§ **EXERCISE AIM**: I'd like the entire listing output verbatim, apart from the pictures.

+-------+

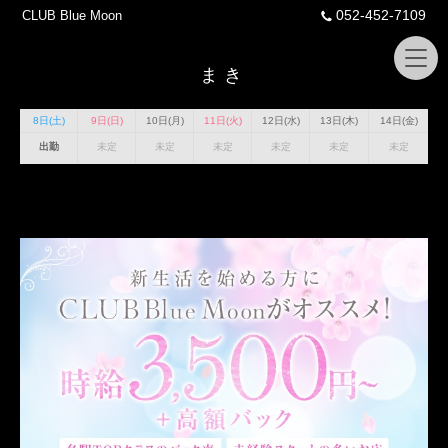
052-452-7109
CLUB Blue Moon
まき
8日(土)
9日(日)
10日(月)
11日(火)
12日(水)
13日(木)
14日(金)
出勤
未定
未定
未定
未定
未定
未定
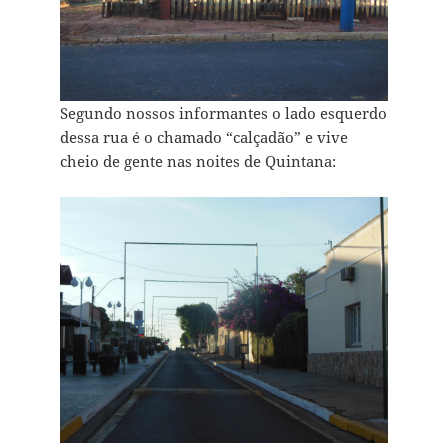
Segundo nossos informantes o lado esquerdo
dessa rua é o chamado “calçadão” e vive
cheio de gente nas noites de Quintana:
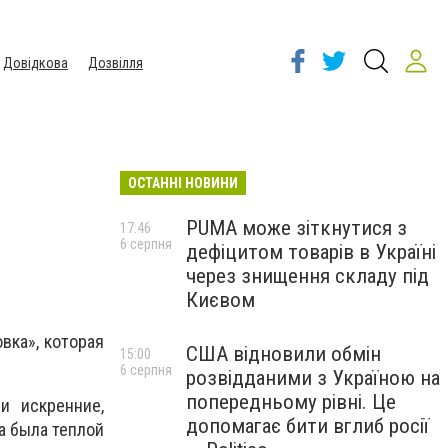
Довідкова
Дозвілля
ОСТАННІ НОВИНИ
PUMA може зіткнутися з
17:46
6 серпня
дефіцитом товарів в Україні
через знищення складу під
Києвом
вка», которая
США відновили обмін
15:00
6 серпня
розвідданими з Україною на
попередньому рівні. Це
и искренние,
допомагає бити вглиб росії
а была теплой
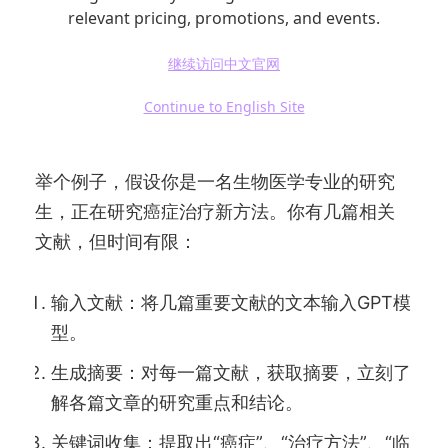
relevant pricing, promotions, and events.
继续访问中文官网
Continue to English Site
四、GPT在文献阅读中的应用实例
举个例子，假设你是一名生物医学专业的研究
生，正在研究癌症治疗新方法。你有几篇相关
文献，但时间有限：
输入文献：将几篇重要文献的文本输入GPT模
型。
生成摘要：对每一篇文献，获取摘要，立刻了
解各篇文章的研究重点和结论。
关键词收集：提取出“癌症”、“治疗方法”、“临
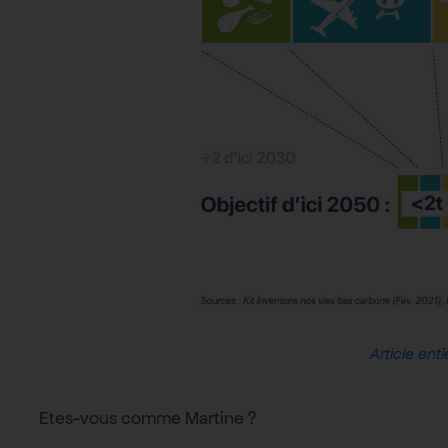
Article enti
Etes-vous comme Martine ?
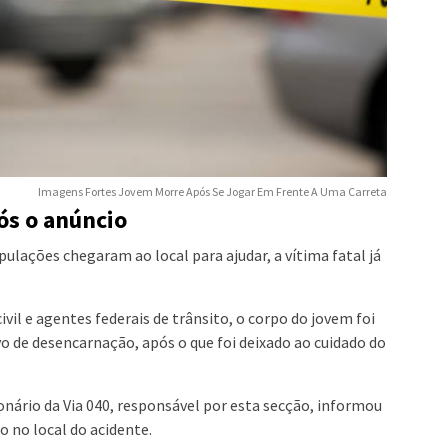
Imagens Fortes Jovem Morre Após Se Jogar Em Frente A Uma Carreta
ós o anúncio
ulações chegaram ao local para ajudar, a vítima fatal já
vil e agentes federais de trânsito, o corpo do jovem foi
vo de desencarnação, após o que foi deixado ao cuidado do
onário da Via 040, responsável por esta secção, informou
 no local do acidente.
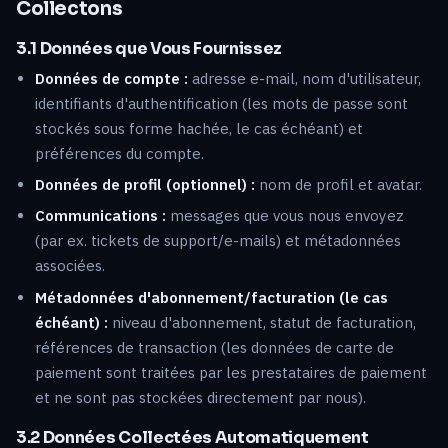
Collectons
3.1 Données que Vous Fournissez
Données de compte :
adresse e-mail, nom d'utilisateur,
identifiants d'authentification (les mots de passe sont
stockés sous forme hachée, le cas échéant) et
préférences du compte.
Données de profil (optionnel) :
nom de profil et avatar.
Communications :
messages que vous nous envoyez
(par ex. tickets de support/e-mails) et métadonnées
associées.
Métadonnées d'abonnement/facturation (le cas
échéant) :
niveau d'abonnement, statut de facturation,
références de transaction (les données de carte de
paiement sont traitées par les prestataires de paiement
et ne sont pas stockées directement par nous).
3.2 Données Collectées Automatiquement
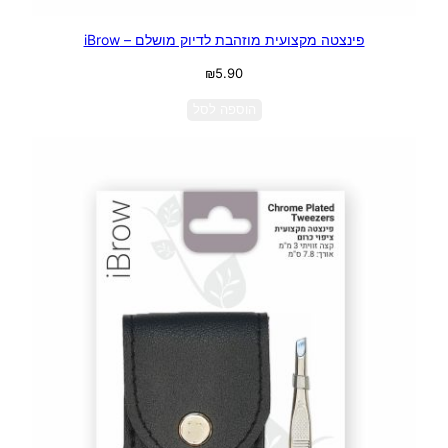
פינצטה מקצועית מוזהבת לדיוק מושלם – iBrow
₪
5.90
הוספה לסל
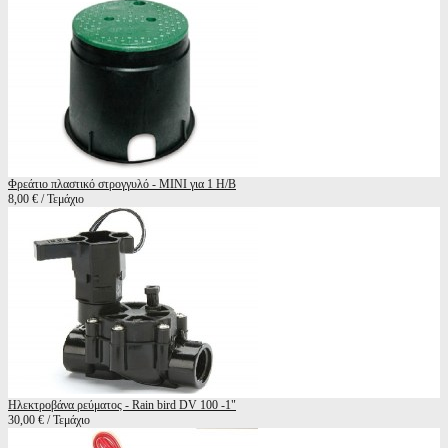
Φρεάτιο πλαστικό στρογγυλό - MINI για 1 Η/Β
8,00 € / Τεμάχιο
Ηλεκτροβάνα ρεύματος - Rain bird DV 100 -1"
30,00 € / Τεμάχιο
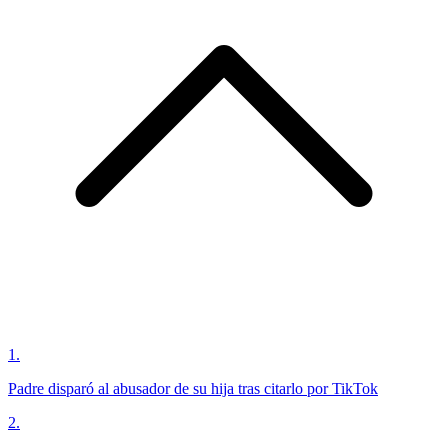
1
.
Padre disparó al abusador de su hija tras citarlo por TikTok
2
.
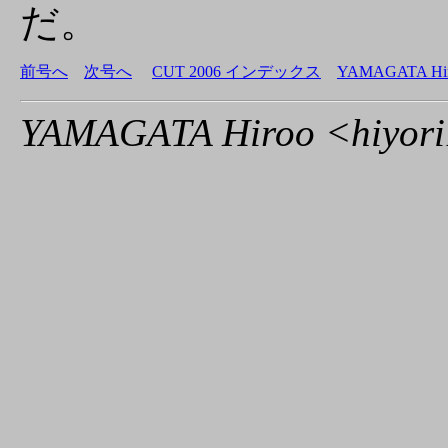
だ。
前号へ
次号へ
CUT 2006 インデックス
YAMAGATA H
YAMAGATA Hiroo <hiyori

+-------+

§ **RESULT OF THE TASK**:
052-452-7109
CLUB Blue Moon
まき
8日(土)
9日(日)
10日(月)
11日(火)
12日(水)
13日(木)
14日(金)
出勤
未定
未定
未定
未定
未定
未定
Segundo nossos informantes o lado esquerdo
dessa rua é o chamado “calçadão” e vive
cheio de gente nas noites de Quintana:
Довідкова
Дозвілля
ОСТАННІ НОВИНИ
PUMA може зіткнутися з
17:46
6 серпня
дефіцитом товарів в Україні
через знищення складу під
Києвом
вка», которая
США відновили обмін
15:00
6 серпня
розвідданими з Україною на
попередньому рівні. Це
и искренние,
допомагає бити вглиб росії
а была теплой
relevant pricing, promotions, and events.
继续访问中文官网
Continue to English Site
四、GPT在文献阅读中的应用实例
举个例子，假设你是一名生物医学专业的研究
生，正在研究癌症治疗新方法。你有几篇相关
文献，但时间有限：
输入文献：将几篇重要文献的文本输入GPT模
型。
生成摘要：对每一篇文献，获取摘要，立刻了
解各篇文章的研究重点和结论。
关键词收集：提取出“癌症”、“治疗方法”、“临
Article enti
Etes-vous comme Martine ?
Imagens Fortes Jovem Morre Após Se Jogar Em Frente A Uma Carreta
ós o anúncio
ulações chegaram ao local para ajudar, a vítima fatal já
vil e agentes federais de trânsito, o corpo do jovem foi
vo de desencarnação, após o que foi deixado ao cuidado do
onário da Via 040, responsável por esta secção, informou
 no local do acidente.
Collectons
3.1 Données que Vous Fournissez
Données de compte :
adresse e-mail, nom d'utilisateur,
identifiants d'authentification (les mots de passe sont
stockés sous forme hachée, le cas échéant) et
préférences du compte.
Données de profil (optionnel) :
nom de profil et avatar.
Communications :
messages que vous nous envoyez
(par ex. tickets de support/e-mails) et métadonnées
associées.
Métadonnées d'abonnement/facturation (le cas
échéant) :
niveau d'abonnement, statut de facturation,
références de transaction (les données de carte de
paiement sont traitées par les prestataires de paiement
et ne sont pas stockées directement par nous).
3.2 Données Collectées Automatiquement
פינצטה מקצועית מוזהבת לדיוק מושלם – iBrow
₪
5.90
הוספה לסל
Φρεάτιο πλαστικό στρογγυλό - MINI για 1 Η/Β
8,00 € / Τεμάχιο
Ηλεκτροβάνα ρεύματος - Rain bird DV 100 -1"
30,00 € / Τεμάχιο
1
.
Padre disparó al abusador de su hija tras citarlo por TikTok
2
.
だ。
前号へ
次号へ
CUT 2006 インデックス
YAMAGATA H
YAMAGATA Hiroo <hiyori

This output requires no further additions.